Görev ve Alıştırmalar
[1] Gösterilen metinde "12 Ekim 2016" ifadesinden başlayıp "tir insanın istediği." ifadesine kadar uzanan bölümün tamamını kopyalayın.
[2] Gösterilen metindeki "Aksine düşüncelerimi daha çok insanla paylaşmak istiyorum." cümlesini İngilizceye çevirin.

HERKESE MERHABA!


Amacım; bu kız bize ne anlatmış diye merak edip bakmanız. O kadar... Çünkü herşeye çok kafa yoruyorum. Huyum bu! Çok kolay mutlu oluyorum, çok kolay korkuyorum, çok kolay heyecanlanıyorum, herşeyi çabucak hissediyorum. Sohbete bayılıyorum. Sanmayın ki yalnızım konuşamıyorum da buraya yazıyorum. Aksine düşüncelerimi daha çok insanla paylaşmak istiyorum. Bu yüzden yazıyorum. Aklıma gelen herşey üzerine yazacağım.















12 Ekim 2016 Çarşamba

           



SANAT VE DEMOKRASİ İLİŞKİSİ



         Tüm sanatlar (kendine özgü koşullar çerçevesinde) bilmeden olduğumuz şeyi bize göstermeye çalışan deneyim olarak ortaya çıkmaktadır. Bu deneyimin insanda yarattığı muğlak hisler de olmaktadır. Gerçek ya da hayali deneyimlemek ister insan. Baudelaire’nin dediği gibi “Olağanüstü ve kaba saba büyüsüyle bana güzel illüzyonlar yaşatabilen dioramalara gitmek” tir insanın istediği.

Verilen Bilgiler
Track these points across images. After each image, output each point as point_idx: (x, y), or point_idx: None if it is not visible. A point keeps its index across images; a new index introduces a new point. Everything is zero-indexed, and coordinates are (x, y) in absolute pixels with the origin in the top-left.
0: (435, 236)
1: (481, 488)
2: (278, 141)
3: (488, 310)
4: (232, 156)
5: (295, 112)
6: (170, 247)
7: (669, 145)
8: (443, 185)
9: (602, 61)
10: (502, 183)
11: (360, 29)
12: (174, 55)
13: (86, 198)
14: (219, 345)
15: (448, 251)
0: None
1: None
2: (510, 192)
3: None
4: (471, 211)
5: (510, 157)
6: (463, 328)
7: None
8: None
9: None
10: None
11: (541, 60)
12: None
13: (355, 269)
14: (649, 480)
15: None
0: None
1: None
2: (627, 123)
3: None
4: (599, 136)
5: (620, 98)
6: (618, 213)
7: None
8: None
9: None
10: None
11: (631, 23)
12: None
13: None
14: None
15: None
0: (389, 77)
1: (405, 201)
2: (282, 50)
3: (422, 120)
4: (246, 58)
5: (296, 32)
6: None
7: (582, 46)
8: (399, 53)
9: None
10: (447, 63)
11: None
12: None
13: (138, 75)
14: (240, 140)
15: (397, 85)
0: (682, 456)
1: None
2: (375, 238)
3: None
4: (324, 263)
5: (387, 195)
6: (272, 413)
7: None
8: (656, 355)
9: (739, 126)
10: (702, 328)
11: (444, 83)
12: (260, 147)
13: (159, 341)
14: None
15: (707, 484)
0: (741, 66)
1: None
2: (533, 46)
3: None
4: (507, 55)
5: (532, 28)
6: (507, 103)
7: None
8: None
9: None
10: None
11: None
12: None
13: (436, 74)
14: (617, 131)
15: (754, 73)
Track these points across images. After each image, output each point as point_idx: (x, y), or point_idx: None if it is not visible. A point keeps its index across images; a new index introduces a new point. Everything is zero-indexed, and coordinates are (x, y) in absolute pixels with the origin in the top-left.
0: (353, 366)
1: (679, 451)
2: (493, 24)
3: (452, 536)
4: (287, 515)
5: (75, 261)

Alıştırma Cevapları
[1]
12 Ekim 2016 Çarşamba

           



SANAT VE DEMOKRASİ İLİŞKİSİ



         Tüm sanatlar (kendine özgü koşullar çerçevesinde) bilmeden olduğumuz şeyi bize göstermeye çalışan deneyim olarak ortaya çıkmaktadır. Bu deneyimin insanda yarattığı muğlak hisler de olmaktadır. Gerçek ya da hayali deneyimlemek ister insan. Baudelaire’nin dediği gibi “Olağanüstü ve kaba saba büyüsüyle bana güzel illüzyonlar yaşatabilen dioramalara gitmek” tir insanın istediği.

[2] On the contrary, I want to share my thoughts with more people.